The examples below use CSV as a file source; for more details and additional options, see [Load data with COPY INTO](https://docs.databricks.com/ingestion/copy-into/index.html).

## Create a target Delta table

`COPY INTO` requires a target table created with Delta Lake. If using Databricks Runtime (DBR) 11.0 or above, you can create an empty Delta table using the command below.

When using DBR below 11.0, you'll need to specify the schema for the table during creation.

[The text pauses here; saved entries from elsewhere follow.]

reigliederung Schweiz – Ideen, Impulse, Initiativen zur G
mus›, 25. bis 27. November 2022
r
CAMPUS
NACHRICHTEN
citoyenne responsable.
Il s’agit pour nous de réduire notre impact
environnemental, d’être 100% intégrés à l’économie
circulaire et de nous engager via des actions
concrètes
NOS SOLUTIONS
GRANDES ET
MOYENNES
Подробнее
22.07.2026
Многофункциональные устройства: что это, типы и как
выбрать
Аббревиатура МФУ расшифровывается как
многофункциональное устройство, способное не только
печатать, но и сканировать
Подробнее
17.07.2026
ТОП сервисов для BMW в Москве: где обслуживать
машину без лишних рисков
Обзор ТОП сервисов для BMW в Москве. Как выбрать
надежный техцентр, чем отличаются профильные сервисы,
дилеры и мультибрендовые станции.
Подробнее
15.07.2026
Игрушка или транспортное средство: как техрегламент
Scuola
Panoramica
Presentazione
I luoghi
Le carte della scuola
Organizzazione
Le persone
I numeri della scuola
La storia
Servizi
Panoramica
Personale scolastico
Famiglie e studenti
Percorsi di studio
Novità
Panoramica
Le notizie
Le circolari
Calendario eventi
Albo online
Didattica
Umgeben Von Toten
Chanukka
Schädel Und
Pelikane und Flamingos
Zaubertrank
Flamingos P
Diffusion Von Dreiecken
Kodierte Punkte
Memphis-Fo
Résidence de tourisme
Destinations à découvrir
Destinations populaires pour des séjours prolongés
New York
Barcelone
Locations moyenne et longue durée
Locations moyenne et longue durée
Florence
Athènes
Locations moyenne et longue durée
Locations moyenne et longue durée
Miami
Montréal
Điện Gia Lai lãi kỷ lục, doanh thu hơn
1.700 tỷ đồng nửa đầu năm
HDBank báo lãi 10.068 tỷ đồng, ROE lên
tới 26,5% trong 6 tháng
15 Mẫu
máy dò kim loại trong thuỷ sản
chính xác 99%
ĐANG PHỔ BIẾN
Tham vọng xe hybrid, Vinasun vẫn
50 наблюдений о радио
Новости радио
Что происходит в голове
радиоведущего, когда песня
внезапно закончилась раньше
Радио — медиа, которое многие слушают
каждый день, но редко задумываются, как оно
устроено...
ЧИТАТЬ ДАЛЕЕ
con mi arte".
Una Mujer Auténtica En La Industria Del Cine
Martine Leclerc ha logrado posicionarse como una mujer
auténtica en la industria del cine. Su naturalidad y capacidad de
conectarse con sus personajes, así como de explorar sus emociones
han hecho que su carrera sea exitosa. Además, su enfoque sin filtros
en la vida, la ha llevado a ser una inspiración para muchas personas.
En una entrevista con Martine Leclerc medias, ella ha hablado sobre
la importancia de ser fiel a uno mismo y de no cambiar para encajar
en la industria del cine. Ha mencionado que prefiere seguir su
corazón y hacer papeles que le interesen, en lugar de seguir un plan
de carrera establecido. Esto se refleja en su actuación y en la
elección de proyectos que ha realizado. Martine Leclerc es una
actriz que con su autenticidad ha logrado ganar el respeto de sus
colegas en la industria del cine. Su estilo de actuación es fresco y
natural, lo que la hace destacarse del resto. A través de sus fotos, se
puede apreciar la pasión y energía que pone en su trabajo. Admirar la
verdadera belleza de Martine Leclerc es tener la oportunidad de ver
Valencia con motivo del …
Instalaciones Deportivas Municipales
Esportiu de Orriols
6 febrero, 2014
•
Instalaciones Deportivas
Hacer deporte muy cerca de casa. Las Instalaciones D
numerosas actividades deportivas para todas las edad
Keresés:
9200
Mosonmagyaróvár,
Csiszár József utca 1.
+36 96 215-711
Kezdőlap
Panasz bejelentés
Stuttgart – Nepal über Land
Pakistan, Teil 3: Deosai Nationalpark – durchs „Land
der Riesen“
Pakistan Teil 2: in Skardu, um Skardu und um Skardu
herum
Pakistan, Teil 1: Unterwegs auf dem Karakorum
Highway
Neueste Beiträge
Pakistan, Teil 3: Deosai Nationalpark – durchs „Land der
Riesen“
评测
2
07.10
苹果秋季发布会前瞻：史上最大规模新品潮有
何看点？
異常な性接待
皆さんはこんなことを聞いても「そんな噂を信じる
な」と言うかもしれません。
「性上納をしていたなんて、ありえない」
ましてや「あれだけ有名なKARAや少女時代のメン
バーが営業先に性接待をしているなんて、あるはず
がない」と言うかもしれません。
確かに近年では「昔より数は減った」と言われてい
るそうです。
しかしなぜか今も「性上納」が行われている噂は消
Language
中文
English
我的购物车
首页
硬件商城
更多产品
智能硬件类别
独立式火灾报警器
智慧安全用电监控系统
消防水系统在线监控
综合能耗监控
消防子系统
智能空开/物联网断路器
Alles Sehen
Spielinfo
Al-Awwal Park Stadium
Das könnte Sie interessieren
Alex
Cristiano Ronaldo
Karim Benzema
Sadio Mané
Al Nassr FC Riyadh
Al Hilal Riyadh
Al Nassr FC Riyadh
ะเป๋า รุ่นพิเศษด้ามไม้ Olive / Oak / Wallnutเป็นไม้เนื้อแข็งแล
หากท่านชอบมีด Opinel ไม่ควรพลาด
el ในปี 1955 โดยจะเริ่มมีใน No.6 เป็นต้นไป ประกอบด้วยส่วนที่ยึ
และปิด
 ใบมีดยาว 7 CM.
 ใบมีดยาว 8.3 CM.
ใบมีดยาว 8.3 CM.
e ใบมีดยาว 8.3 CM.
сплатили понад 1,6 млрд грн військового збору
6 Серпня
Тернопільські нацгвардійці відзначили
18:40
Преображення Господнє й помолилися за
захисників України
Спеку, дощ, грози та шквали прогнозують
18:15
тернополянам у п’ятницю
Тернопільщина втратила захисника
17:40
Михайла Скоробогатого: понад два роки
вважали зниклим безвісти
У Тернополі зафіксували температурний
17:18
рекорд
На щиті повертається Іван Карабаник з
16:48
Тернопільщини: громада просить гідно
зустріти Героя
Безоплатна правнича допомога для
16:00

Delta Lake is the default format for all tables created in DBR 8.0 and above. When using DBR below 8.0, you'll need to add a `USING DELTA` clause to your create table statement.

In [0]:
%sql
-- 11.0 and above
CREATE TABLE <database-name>.<table-name>;

-- 8.0 and above
-- CREATE TABLE <database-name>.<table-name>
-- (col_1 TYPE, col_2 TYPE, ...);

-- Below 8.0
-- CREATE TABLE <database-name>.<table-name>
-- (col_1 TYPE, col_2 TYPE, ...)
-- USING delta;

## Loading data with an instance profile

Users with sufficient permissions can create instance profiles in the AWS console.

Databricks administrator can load instance profiles for use in the Databricks workspace.

Databricks recommends securing access to S3 buckets by attaching instance profiles to clusters.

* [Databricks docs: Secure access to S3 buckets using instance profiles](https://docs.databricks.com/administration-guide/cloud-configurations/aws/instance-profiles.html)

In [0]:
%sql
COPY INTO <database-name>.<table-name>
FROM 's3://bucket-name/path/to/folder'
FILEFORMAT = CSV
COPY_OPTIONS ('mergeSchema' = 'true')

## COPY INTO with temporary credentials

`COPY INTO` also supports using temporary credentials to access data from S3 buckets.

* [Databricks docs: Use temporary credentials to load data with COPY INTO](https://docs.databricks.com/ingestion/copy-into/temporary-credentials.html)

You can use the AWS CLI to generate the access key, secret key, and session token you'll need to access the S3 bucket. Note that this process merely provides authentication to AWS, and will just allow Databricks to access your S3 bucket with your user credentials. (If you do not have permissions to access the S3 bucket in AWS, you will need to talk to your cloud administrator.)

* [AWS docs: Developing with Amazon S3 using the AWS CLI](https://docs.aws.amazon.com/AmazonS3/latest/userguide/setup-aws-cli.html)
* [AWS docs: AWS CLI sts get-session-token](https://docs.aws.amazon.com/cli/latest/reference/sts/get-session-token.html)

For more details on IAM user temporary credentials and a complete set of programmatic options, see:
* [AWS docs: Making requests using IAM user temporary credentials](https://docs.aws.amazon.com/AmazonS3/latest/userguide/AuthUsingTempSessionToken.html)

In [0]:
%sql
COPY INTO <database-name>.<table-name>
FROM 's3://bucket-name/path/to/folder' WITH (
  CREDENTIAL (AWS_ACCESS_KEY = '<access-key>', AWS_SECRET_KEY = '<secret-key>', AWS_SESSION_TOKEN = '<session-token>')
)
FILEFORMAT = CSV
COPY_OPTIONS ('mergeSchema' = 'true')